CASSANDRA-2435

1. Symptom

Auto bootstrap happened on already bootstrapped nodes. This bug will be triggered when the following events happen:

- data move (when address space is changed)

- restart the non-seeded machines

This will result the restarted machines to do the auto-bootstrap (which they shouldn’t). This will change the address space organization, so the data that were hosted by these restarted machines won’t be reachable since the address space changed. If some data is not replicated on the unaffected machines, then these data effectively won’t be visible to the users (though the data is still on those restarted machines).

 

Category (in the spreadsheet):

Data loss

1.1 Severity

critical

1.2 Was there exception thrown? (Exception column in the spreadsheet)

Yes (when they read the data)

 

1.2.1 Were there multiple exceptions?

No

1.3 Was there a long propagation of the failure?

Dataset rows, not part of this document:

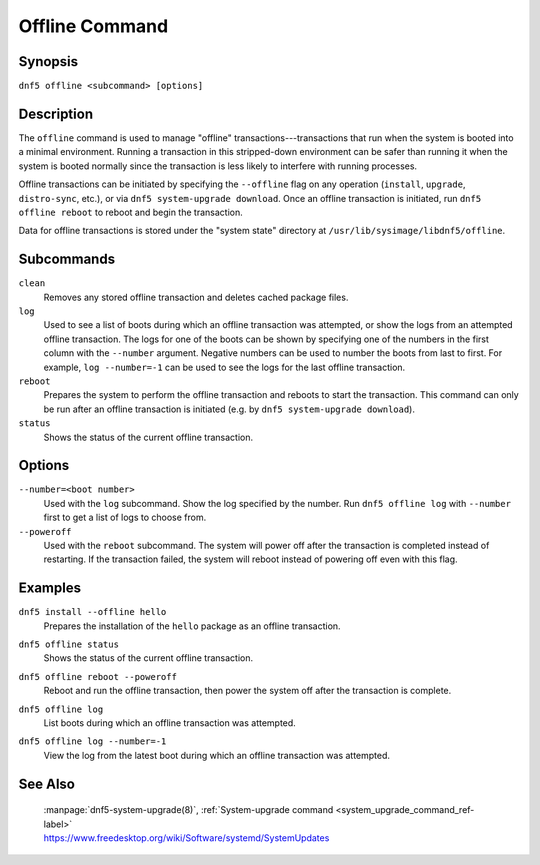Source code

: ..
    Copyright Contributors to the libdnf project.

    This file is part of libdnf: https://github.com/rpm-software-management/libdnf/

    Libdnf is free software: you can redistribute it and/or modify
    it under the terms of the GNU General Public License as published by
    the Free Software Foundation, either version 2 of the License, or
    (at your option) any later version.

    Libdnf is distributed in the hope that it will be useful,
    but WITHOUT ANY WARRANTY; without even the implied warranty of
    MERCHANTABILITY or FITNESS FOR A PARTICULAR PURPOSE.  See the
    GNU General Public License for more details.

    You should have received a copy of the GNU General Public License
    along with libdnf.  If not, see <https://www.gnu.org/licenses/>.

.. _offline_command_ref-label:

################
 Offline Command
################

Synopsis
========

``dnf5 offline <subcommand> [options]``


Description
===========

The ``offline`` command is used to manage "offline" transactions---transactions that run when the system is booted into a minimal environment. Running a transaction in this stripped-down environment can be safer than running it when the system is booted normally since the transaction is less likely to interfere with running processes.

Offline transactions can be initiated by specifying the ``--offline`` flag on any operation (``install``, ``upgrade``, ``distro-sync``, etc.), or via ``dnf5 system-upgrade download``. Once an offline transaction is initiated, run ``dnf5 offline reboot`` to reboot and begin the transaction.

Data for offline transactions is stored under the "system state" directory at ``/usr/lib/sysimage/libdnf5/offline``.

Subcommands
===========

``clean``
    Removes any stored offline transaction and deletes cached package files.

``log``
    Used to see a list of boots during which an offline transaction was attempted, or show the logs from an attempted offline transaction. The logs for one of the boots can be shown by specifying one of the numbers in the first column with the ``--number`` argument. Negative numbers can be used to number the boots from last to first. For example, ``log --number=-1`` can be used to see the logs for the last offline transaction.

``reboot``
    Prepares the system to perform the offline transaction and reboots to start the transaction. This command can only be run after an offline transaction is initiated (e.g. by ``dnf5 system-upgrade download``).

``status``
    Shows the status of the current offline transaction.

Options
=======

``--number=<boot number>``
    Used with the ``log`` subcommand. Show the log specified by the number. Run ``dnf5 offline log`` with ``--number`` first to get a list of logs to choose from.

``--poweroff``
    Used with the ``reboot`` subcommand. The system will power off after the transaction is completed instead of restarting. If the transaction failed, the system will reboot instead of powering off even with this flag.

Examples
========

``dnf5 install --offline hello``
    | Prepares the installation of the ``hello`` package as an offline transaction.

``dnf5 offline status``
    | Shows the status of the current offline transaction.

``dnf5 offline reboot --poweroff``
    | Reboot and run the offline transaction, then power the system off after the transaction is complete.

``dnf5 offline log``
    | List boots during which an offline transaction was attempted.

``dnf5 offline log --number=-1``
    | View the log from the latest boot during which an offline transaction was attempted.


See Also
========

    | :manpage:`dnf5-system-upgrade(8)`, :ref:`System-upgrade command <system_upgrade_command_ref-label>`
    | https://www.freedesktop.org/wiki/Software/systemd/SystemUpdates
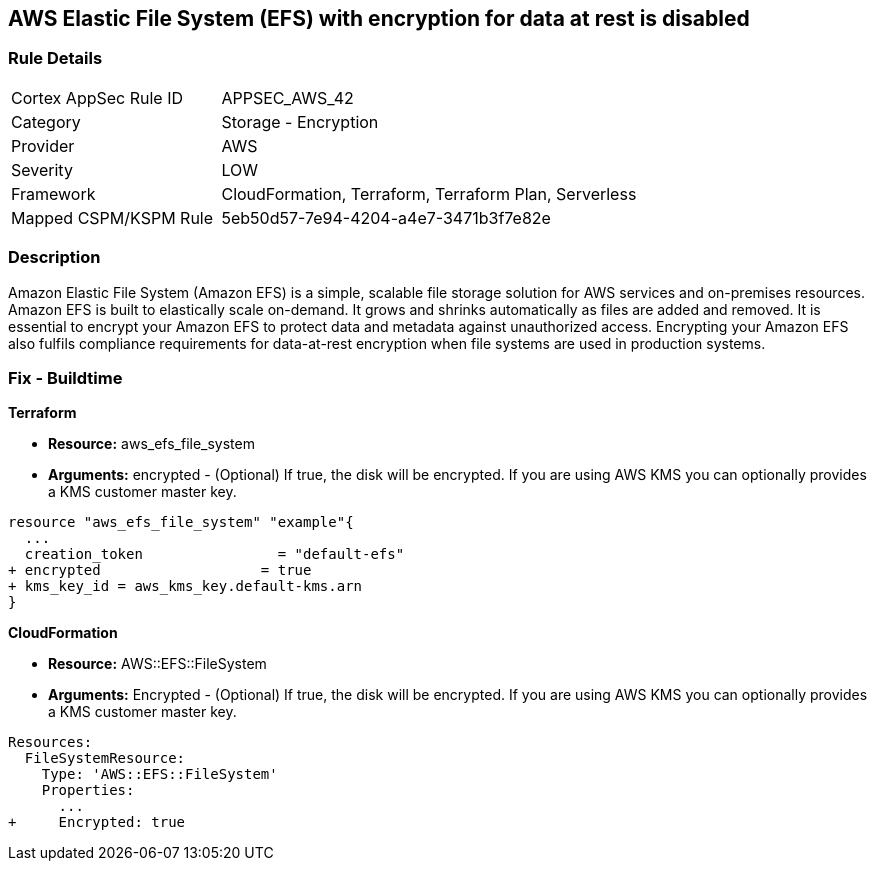 == AWS Elastic File System (EFS) with encryption for data at rest is disabled


=== Rule Details

[cols="1,2"]
|===
|Cortex AppSec Rule ID |APPSEC_AWS_42
|Category |Storage - Encryption
|Provider |AWS
|Severity |LOW
|Framework |CloudFormation, Terraform, Terraform Plan, Serverless
|Mapped CSPM/KSPM Rule |5eb50d57-7e94-4204-a4e7-3471b3f7e82e
|===


=== Description 


Amazon Elastic File System (Amazon EFS) is a simple, scalable file storage solution for AWS services and on-premises resources.
Amazon EFS is built to elastically scale on-demand.
It grows and shrinks automatically as files are added and removed.
It is essential to encrypt your Amazon EFS to protect data and metadata against unauthorized access.
Encrypting your Amazon EFS also fulfils compliance requirements for data-at-rest encryption when file systems are used in production systems.

////
=== Fix - Runtime


* Amazon Console To change the policy using the AWS Console, follow these steps:* 



. Log in to the AWS Management Console at https://console.aws.amazon.com/.

. Open the https://console.aws.amazon.com/efs/ [Amazon Elastic File System console].

. To open the file system creation wizard, click * Create file system*.

. Select * Enable encryption*.

. To enable encryption using your own KMS CMK key, from the * KMS master key* list select the name of your * AWS Key*.


* CLI Command* 


In the CreateFileSystem operation, the --encrypted parameter is a Boolean and is required for creating encrypted file systems.
The --kms-key-id is required only when you use a customer-managed CMK and you include the key's alias or ARN.


[source,shell]
----
{
 "aws efs create-file-system \\
--creation-token $(uuidgen) \\
--performance-mode generalPurpose \\
--encrypted \\
--kms-key-id user/customer-managedCMKalias",
}
----
////

=== Fix - Buildtime


*Terraform* 


* *Resource:* aws_efs_file_system
* *Arguments:* encrypted - (Optional) If true, the disk will be encrypted.
If you are using AWS KMS you can optionally provides a KMS customer master key.


[source,go]
----
resource "aws_efs_file_system" "example"{
  ...
  creation_token                = "default-efs"
+ encrypted                   = true
+ kms_key_id = aws_kms_key.default-kms.arn
}
----


*CloudFormation* 


* *Resource:* AWS::EFS::FileSystem
* *Arguments:* Encrypted - (Optional) If true, the disk will be encrypted.
If you are using AWS KMS you can optionally provides a KMS customer master key.


[source,yaml]
----
Resources:
  FileSystemResource:
    Type: 'AWS::EFS::FileSystem'
    Properties:
      ...
+     Encrypted: true
----
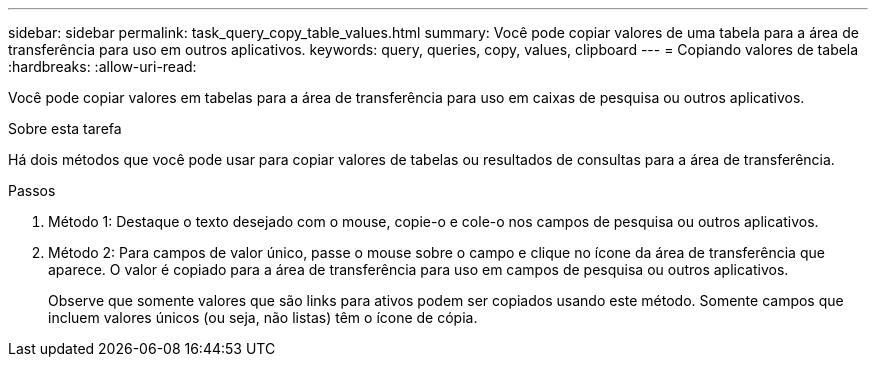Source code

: ---
sidebar: sidebar 
permalink: task_query_copy_table_values.html 
summary: Você pode copiar valores de uma tabela para a área de transferência para uso em outros aplicativos. 
keywords: query, queries, copy, values, clipboard 
---
= Copiando valores de tabela
:hardbreaks:
:allow-uri-read: 


[role="lead"]
Você pode copiar valores em tabelas para a área de transferência para uso em caixas de pesquisa ou outros aplicativos.

.Sobre esta tarefa
Há dois métodos que você pode usar para copiar valores de tabelas ou resultados de consultas para a área de transferência.

.Passos
. Método 1: Destaque o texto desejado com o mouse, copie-o e cole-o nos campos de pesquisa ou outros aplicativos.
. Método 2: Para campos de valor único, passe o mouse sobre o campo e clique no ícone da área de transferência que aparece.  O valor é copiado para a área de transferência para uso em campos de pesquisa ou outros aplicativos.
+
Observe que somente valores que são links para ativos podem ser copiados usando este método.  Somente campos que incluem valores únicos (ou seja, não listas) têm o ícone de cópia.


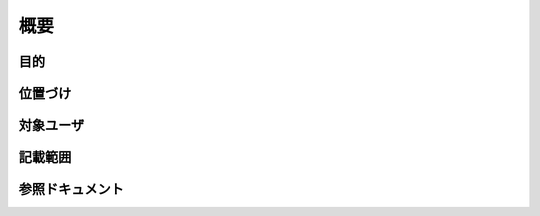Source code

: .. test documentation master file, created by
   sphinx-quickstart on Mon Nov 28 17:18:29 2016.
   You can adapt this file completely to your liking, but it should at least
   contain the root `toctree` directive.

概要
==================

目的
------------------


位置づけ
------------------


対象ユーザ
------------------


記載範囲
------------------


参照ドキュメント
------------------

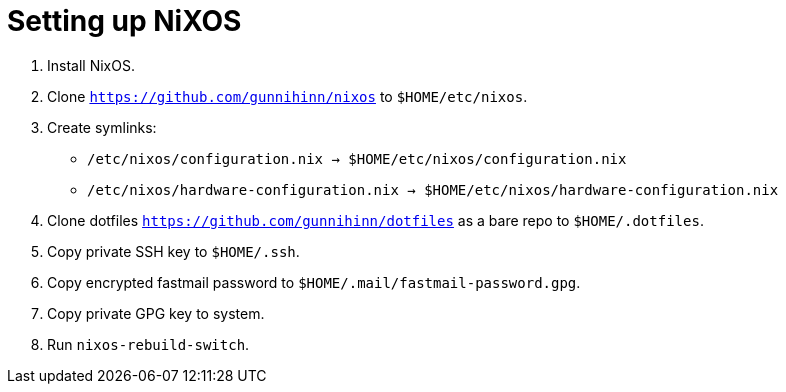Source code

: = Setting up NiXOS

:keywords: linux, sysadmin, nixos

. Install NixOS.

. Clone `https://github.com/gunnihinn/nixos` to `$HOME/etc/nixos`.

. Create symlinks:

** `/etc/nixos/configuration.nix -> $HOME/etc/nixos/configuration.nix`
** `/etc/nixos/hardware-configuration.nix -> $HOME/etc/nixos/hardware-configuration.nix`

. Clone dotfiles `https://github.com/gunnihinn/dotfiles` as a bare repo to `$HOME/.dotfiles`.

. Copy private SSH key to `$HOME/.ssh`.

. Copy encrypted fastmail password to `$HOME/.mail/fastmail-password.gpg`.

. Copy private GPG key to system.

. Run `nixos-rebuild-switch`.

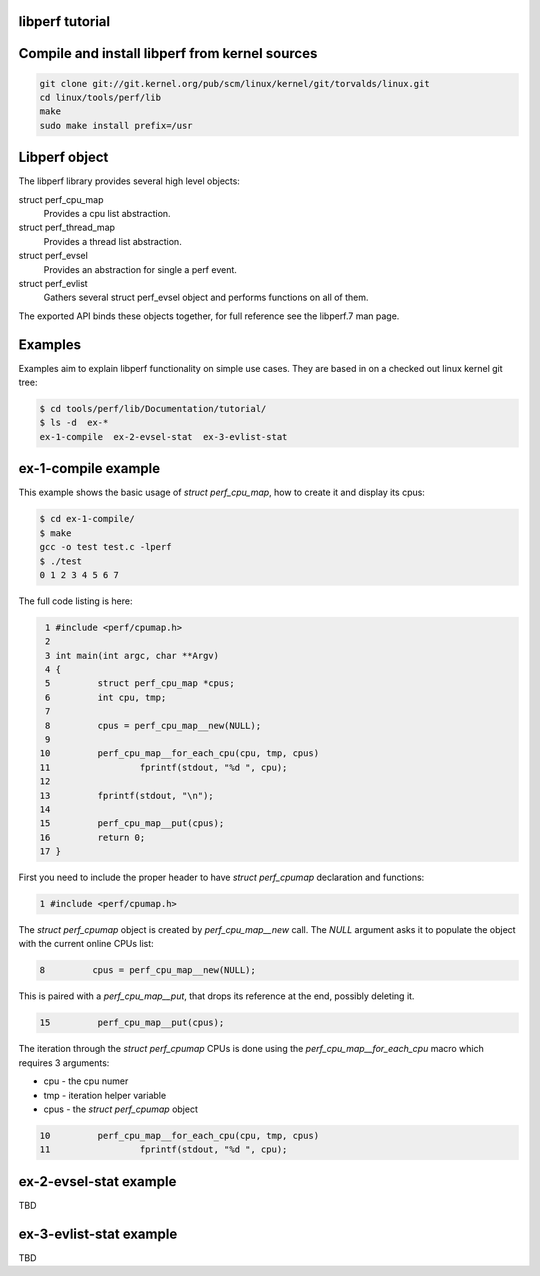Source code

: .. SPDX-License-Identifier: (LGPL-2.1-only OR BSD-2-Clause)

libperf tutorial
================

Compile and install libperf from kernel sources
===============================================
.. code-block:: bash

  git clone git://git.kernel.org/pub/scm/linux/kernel/git/torvalds/linux.git
  cd linux/tools/perf/lib
  make
  sudo make install prefix=/usr

Libperf object
==============
The libperf library provides several high level objects:

struct perf_cpu_map
  Provides a cpu list abstraction.

struct perf_thread_map
  Provides a thread list abstraction.

struct perf_evsel
  Provides an abstraction for single a perf event.

struct perf_evlist
  Gathers several struct perf_evsel object and performs functions on all of them.

The exported API binds these objects together,
for full reference see the libperf.7 man page.

Examples
========
Examples aim to explain libperf functionality on simple use cases.
They are based in on a checked out linux kernel git tree:

.. code-block:: bash

  $ cd tools/perf/lib/Documentation/tutorial/
  $ ls -d  ex-*
  ex-1-compile  ex-2-evsel-stat  ex-3-evlist-stat

ex-1-compile example
====================
This example shows the basic usage of *struct perf_cpu_map*,
how to create it and display its cpus:

.. code-block:: bash

  $ cd ex-1-compile/
  $ make
  gcc -o test test.c -lperf
  $ ./test
  0 1 2 3 4 5 6 7


The full code listing is here:

.. code-block:: c

   1 #include <perf/cpumap.h>
   2
   3 int main(int argc, char **Argv)
   4 {
   5         struct perf_cpu_map *cpus;
   6         int cpu, tmp;
   7
   8         cpus = perf_cpu_map__new(NULL);
   9
  10         perf_cpu_map__for_each_cpu(cpu, tmp, cpus)
  11                 fprintf(stdout, "%d ", cpu);
  12
  13         fprintf(stdout, "\n");
  14
  15         perf_cpu_map__put(cpus);
  16         return 0;
  17 }


First you need to include the proper header to have *struct perf_cpumap*
declaration and functions:

.. code-block:: c

   1 #include <perf/cpumap.h>


The *struct perf_cpumap* object is created by *perf_cpu_map__new* call.
The *NULL* argument asks it to populate the object with the current online CPUs list:

.. code-block:: c

   8         cpus = perf_cpu_map__new(NULL);

This is paired with a *perf_cpu_map__put*, that drops its reference at the end, possibly deleting it.

.. code-block:: c

  15         perf_cpu_map__put(cpus);

The iteration through the *struct perf_cpumap* CPUs is done using the *perf_cpu_map__for_each_cpu*
macro which requires 3 arguments:

- cpu  - the cpu numer
- tmp  - iteration helper variable
- cpus - the *struct perf_cpumap* object

.. code-block:: c

  10         perf_cpu_map__for_each_cpu(cpu, tmp, cpus)
  11                 fprintf(stdout, "%d ", cpu);

ex-2-evsel-stat example
=======================

TBD

ex-3-evlist-stat example
========================

TBD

No. Only a restart is required

 

1.4 Scope of the failure (e.g., single client, all clients, single file, entire fs, etc.)

All clients reading those data hosted on the affected nodes.

 

Catastrophic? (spreadsheet column)

No (not really a dataloss, but the user may be tricked to believe it is)

2. How to reproduce this failure

2.0 Version

0.72

2.1 Configuration

1 seed node, 1 non-seed node

# of Nodes?

2 (need 2 nodes to move)

2.2 Reproduction procedure

Move the a cluster with seed node and non-seed node. Then restart. Non-seed node will initiate bootstrap procedure again.

Events column in the spreadsheet.

1. move

2. restart

 

Num triggering events

2

 

2.2.1 Timing order (Order important column)

yes

2.2.2 Events order externally controllable? (Order externally controllable? column)

yes

2.3 Can the logs tell how to reproduce the failure?

yes

2.4 How many machines needed?

At least two

3. Diagnosis procedure

Error msg?

yes (when you read data)

3.1 Detailed Symptom (where you start)

When auto-bootstrap is set to true and a cluster move is performed, auto bootstrap will initiate on non-seed nodes.

3.2 Backward inference

Move consists of unbootstrap and bootstrap to new location. There was a refactoring in 0.7 development where setBootstrapped(true) was removed from finishBootstrapping. So when restarted, Cassandra does not know the non-seed node has already bootstrapped thus goes into autobootstrap code path.

 

4. Root cause

At the end of the move operation, developers forgot to set the flag indicating it has already bootstrapped to true. Therefore after it restarted, the logic will check this flag, and it sees it has not been bootstrapped (because the flag is false), and proceeds to perform the auto-bootstrap.

The fix is simply set the flag to true at the end of move operation.

4.1 Category:

semantic

4.2 Are there multiple fault?

no

4.2 Can we automatically test it?

No

5. Fix

5.1 How?

The fix is simply set the flag to true at the end of move operation.

6.Any interesting findings?

Refactoring and forgetting something small can cause a catastrophic failure.